De facto, esta é uma vertente tão decisiva à compreensão do que foi, disse e fez esta figura central do século XX português que urge alargar e aprofundar o debate em torno das suas ideias e propostas se queremos, efectivamente, ser fiéis ao seu legado. Isto mesmo defendia D. Januário Torgal Ferreira, na sessão evocativa dos 130 anos do seu nascimento (Colóquio “Padre Américo – 130 Anos (1887-2017)” – 21 de Outubro, UCP Porto), quando fazia notar a sua tristeza por «nesta casa ainda não haver um espaço/tempo de reflexão sistemática sobre o pensamento deste homem». Citando de cor as suas palavras, o prelado frisou que «conhecemos-lhe as “facetas”, temos dele as melhores e mais sentidas memórias, tentamos ser imitadores do seu ser e fazer… mas não nos dedicamos a “pensá-lo” com a profundidade e rigor que o seu denso pensamento nos exige».

Volvidos três anos, é esperançoso registar o que, entretanto, naquela mesma “casa” se foi fazendo para eliminar tal “vazio”. Logo no ano lectivo de 2018-2019, o Curso de Licenciatura em Ciências Religiosas propunha uma Unidade Curricular intitulada «Pe. Américo Monteiro de Aguiar: Uma “teo-práxis” em diálogo com o(s) tempo(s)», como que “entreabrindo a porta” para a referida e tão desejada reflexão; e aos alunos do Mestrado Integrado em Teologia era sugerida uma análise em torno dos “Rostos do Presbiterado no séc. XX”, entre os quais figurava Padre Américo e a quem se deu o justo destaque. No ano lectivo seguinte, e novamente no Curso de Licenciatura em Ciências Religiosas, «A proposta pedagógica para a transcendência nos escritos do Pe. Américo» era a nova perspectiva de estudo desta obra-pensamento. Enfim, sementes que se lançam ao vento e que, lentamente, começam a germinar.

O (quase total e desconcertante) desconhecimento inicial manifesto por grande parte dos alunos diante do autor e do seu pensamento-obra foi dando lugar à surpresa, e mesmo ao “espanto” diante da profundidade, originalidade e abrangência das suas ideias e arrojo das suas iniciativas. Esta será, porventura, a “grande ponte” que esta e as gerações vindouras merecem poder atravessar. A todos nos cabe tornar possível a travessia.

 

* Luís Manuel da Cruz Leal nasceu em Vilela, Paredes, em 1982. É Licenciado em Teologia (2008) pela Faculdade de Teologia da Universidade Católica Portuguesa – Porto, com a tese Com(o) ‘Um deus passeando pela brisa da tarde…’: leitura teológico-narrativa de um romance português contemporâneo.
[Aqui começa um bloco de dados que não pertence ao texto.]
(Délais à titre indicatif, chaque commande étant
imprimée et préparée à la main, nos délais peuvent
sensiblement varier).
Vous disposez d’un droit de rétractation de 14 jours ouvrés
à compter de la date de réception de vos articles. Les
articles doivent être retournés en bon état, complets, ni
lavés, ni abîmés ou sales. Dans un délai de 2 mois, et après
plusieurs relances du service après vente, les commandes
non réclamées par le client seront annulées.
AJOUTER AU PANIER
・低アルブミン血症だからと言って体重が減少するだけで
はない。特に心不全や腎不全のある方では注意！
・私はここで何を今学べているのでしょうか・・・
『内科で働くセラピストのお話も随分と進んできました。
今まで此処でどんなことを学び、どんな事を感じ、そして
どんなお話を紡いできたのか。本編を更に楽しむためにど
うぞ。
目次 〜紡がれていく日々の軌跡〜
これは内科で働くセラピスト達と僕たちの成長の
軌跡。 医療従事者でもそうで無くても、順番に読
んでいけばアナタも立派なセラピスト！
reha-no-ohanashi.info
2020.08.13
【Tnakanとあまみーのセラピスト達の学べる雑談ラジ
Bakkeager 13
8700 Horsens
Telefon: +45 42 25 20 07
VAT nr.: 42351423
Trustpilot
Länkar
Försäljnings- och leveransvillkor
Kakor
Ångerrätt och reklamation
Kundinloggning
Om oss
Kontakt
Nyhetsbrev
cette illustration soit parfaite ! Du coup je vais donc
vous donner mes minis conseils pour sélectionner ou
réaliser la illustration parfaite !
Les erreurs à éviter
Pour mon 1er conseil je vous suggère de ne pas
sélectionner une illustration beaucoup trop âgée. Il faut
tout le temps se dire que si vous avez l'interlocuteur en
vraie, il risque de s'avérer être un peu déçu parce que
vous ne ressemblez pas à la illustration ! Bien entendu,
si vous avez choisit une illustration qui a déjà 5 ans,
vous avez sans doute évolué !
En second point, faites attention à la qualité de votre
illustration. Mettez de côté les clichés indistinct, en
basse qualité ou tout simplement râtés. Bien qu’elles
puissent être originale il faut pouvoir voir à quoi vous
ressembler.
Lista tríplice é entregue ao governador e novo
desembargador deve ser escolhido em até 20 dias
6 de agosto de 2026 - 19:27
Em 2010, concluiu o Mestrado (“Biénio”) em Teologia Fundamental no Instituto Teológico Compostelano – Universidade Pontifícia de Salamanca, apresentando a tese A Teologia como ‘memória (anamnesis) narrativa’: a proposta (teológico-fundamental) de J.B. Metz (Madrid: Editorial Sindéresis, 2017) e em 2017 concluiu o Doutoramento em História Contemporânea pela Faculdade de Letras da Universidade do Porto, com a dissertação intitulada Padre Américo Monteiro de Aguiar: Um ‘teólogo da ação’ no Portugal contemporâneo (Lisboa: Centro de Estudos de História Religiosa – UCP, 2019). É Vogal da Direcção e Assistente de Investigação no Centro de Estudos de História Religiosa, onde colabora na dinamização das suas actividades na região Porto e Norte.